The household income data from the 1998-99 Household Expenditure Survey used in this article do not incorporate subsequent revisions to initially published results. For more information see Australian Economic Indicators April 2002, Upgrading Household Income Distribution Statistics (ABS cat. no. 1350.0). These revisions do not substantially affect the analysis presented in this article.

In 1998-99, the proportions of households experiencing higher stress (i.e. reporting five or more stress indicators) were much higher for households in the lower income quintiles. In the two lowest household income quintiles 26% and 21% experienced higher levels of financial stress, respectively. This dropped to 10% in the third income quintile. Almost no households in the highest income quintile had higher levels of financial stress. Further, comparatively high proportions of households with low incomes reported the more severe financial stress indicators, compared with those households with higher incomes. These indicators included pawning or selling something (reported by 9% of households in the lowest quintile), seeking assistance from welfare or community organisations (8%), going without meals (5%), and not being able to heat the home (5%). For households with higher incomes (i.e. the highest three income quintiles combined), 2% or less reported these stress indicators.


(a) Based on equivalised disposable income.

Source: 'Household income, living standards and financial stress' in Australian Economic Indicators, June 2001 (ABS cat. no. 1350.0).

Life-cycle groups
The composition, needs and wealth of households change over time, as household members join or leave the workforce, children are born and grow towards adulthood, and assets are accumulated (for example, paying off a mortgage or contributing to superannuation savings). These changes often affect the ability of a household to cope financially, and the proportion of households in different life-cycle groups who are in financial stress largely reflects the impact of these changes. For example, in 1998-99, 72% (276,200) of lone-parent households with dependent children experienced financial stress, with 41% experiencing higher levels of financial stress. This is consistent with the low average incomes and the low rates of home ownership (resulting in proportionately high housing costs) of these households, compared with other life-cycle groups. Similarly, a comparatively high proportion of households containing a lone person aged under 35 years were in financial stress (43%). As with lone parents, this life-cycle group tends to have low income and high housing costs.
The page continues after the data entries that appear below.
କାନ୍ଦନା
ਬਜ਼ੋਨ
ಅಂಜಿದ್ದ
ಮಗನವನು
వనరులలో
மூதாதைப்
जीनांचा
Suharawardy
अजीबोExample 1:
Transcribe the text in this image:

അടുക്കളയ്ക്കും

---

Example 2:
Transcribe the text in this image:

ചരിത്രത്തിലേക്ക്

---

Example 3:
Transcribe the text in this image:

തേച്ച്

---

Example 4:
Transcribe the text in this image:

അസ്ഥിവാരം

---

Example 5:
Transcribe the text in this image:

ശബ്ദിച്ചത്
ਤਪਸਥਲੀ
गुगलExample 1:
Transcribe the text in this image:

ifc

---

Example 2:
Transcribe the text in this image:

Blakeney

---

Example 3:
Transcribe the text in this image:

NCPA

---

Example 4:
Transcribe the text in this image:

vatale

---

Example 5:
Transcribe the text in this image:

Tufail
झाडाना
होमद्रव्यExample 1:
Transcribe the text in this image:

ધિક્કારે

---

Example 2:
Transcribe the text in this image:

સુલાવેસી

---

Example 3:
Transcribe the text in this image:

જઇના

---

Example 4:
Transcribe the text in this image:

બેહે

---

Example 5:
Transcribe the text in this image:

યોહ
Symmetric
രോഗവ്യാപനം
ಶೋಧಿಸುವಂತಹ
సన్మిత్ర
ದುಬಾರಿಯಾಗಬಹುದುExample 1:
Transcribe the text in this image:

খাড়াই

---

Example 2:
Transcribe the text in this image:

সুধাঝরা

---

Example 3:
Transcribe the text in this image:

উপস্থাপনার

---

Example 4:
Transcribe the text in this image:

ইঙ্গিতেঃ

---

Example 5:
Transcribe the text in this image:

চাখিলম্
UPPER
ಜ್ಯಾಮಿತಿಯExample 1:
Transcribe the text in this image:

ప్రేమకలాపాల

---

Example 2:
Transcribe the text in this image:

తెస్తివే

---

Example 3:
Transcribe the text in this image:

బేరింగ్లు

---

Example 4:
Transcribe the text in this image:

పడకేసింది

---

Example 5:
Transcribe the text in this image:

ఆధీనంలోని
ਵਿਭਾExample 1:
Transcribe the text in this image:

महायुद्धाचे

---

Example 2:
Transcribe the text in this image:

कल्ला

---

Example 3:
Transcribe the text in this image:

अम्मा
In contrast, comparatively low proportions of households where the reference person was aged 65 years or over had financial stress (20% for couple households and 25% for lone person households). While these households tend to have incomes in the lower income quintiles, they also have higher proportions of outright home ownership (and therefore lower average housing costs) compared with other life-cycle groups. Many households with reference people aged 65 years and over are eligible for a range of concessions, which further lower their general living expenses.
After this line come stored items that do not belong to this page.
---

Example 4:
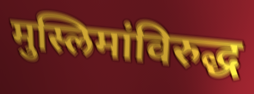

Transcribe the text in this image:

मुस्लिमांविरुद्ध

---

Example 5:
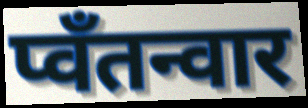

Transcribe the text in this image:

प्वॅंतन्वारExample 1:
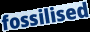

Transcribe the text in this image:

fossilised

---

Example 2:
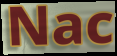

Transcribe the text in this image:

Nac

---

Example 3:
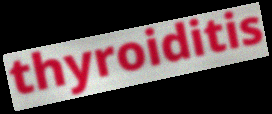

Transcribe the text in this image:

thyroiditis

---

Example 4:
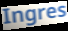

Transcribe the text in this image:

Ingres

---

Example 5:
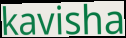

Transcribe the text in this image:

kavisha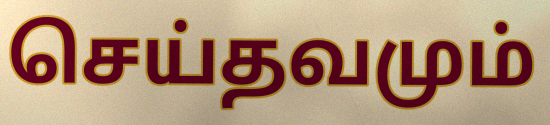
செய்தவமும்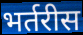
भर्तरीसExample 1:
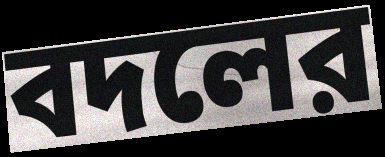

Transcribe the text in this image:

বদলের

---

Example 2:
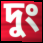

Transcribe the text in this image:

দুং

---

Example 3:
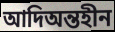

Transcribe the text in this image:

আদিঅন্তহীন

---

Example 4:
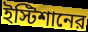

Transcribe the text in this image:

ইস্টিশানের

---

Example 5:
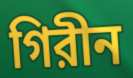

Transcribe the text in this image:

গিরীন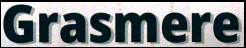
Grasmere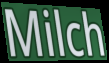
MilchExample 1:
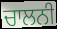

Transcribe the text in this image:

ਚਾਲਨੀ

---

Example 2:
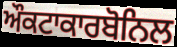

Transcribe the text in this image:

ਔਕਟਾਕਾਰਬੋਨਿਲ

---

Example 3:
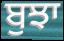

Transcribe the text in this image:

ਬੁਝਾ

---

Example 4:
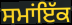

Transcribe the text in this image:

ਸਮਾਂਇੱਕ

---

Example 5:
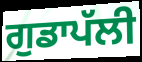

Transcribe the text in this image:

ਗੁਡਾਪੱਲੀ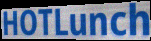
HOTLunch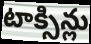
టాక్సిన్లు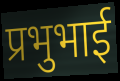
प्रभुभाई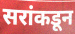
सरांकडूनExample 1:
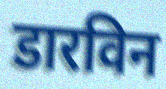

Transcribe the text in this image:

डारविन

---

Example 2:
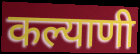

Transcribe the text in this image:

कल्याणी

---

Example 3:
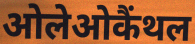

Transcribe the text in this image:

ओलेओकैंथल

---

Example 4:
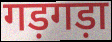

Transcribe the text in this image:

In 1998-99, the proportion of households containing couple families with dependent children only which experienced financial stress, was higher than average (38% compared with 34% of all households). Because of the large number of households in this life-cycle group compared with others, these households comprised more than a quarter (27% or 648,300) of households in financial stress. While more than half of couple families with dependent children only have both parents employed (consistent with a much lower proportion in financial stress compared with lone parents with dependent children), they also have the costs associated with providing for children and most commonly have mortgages which can result in high housing costs.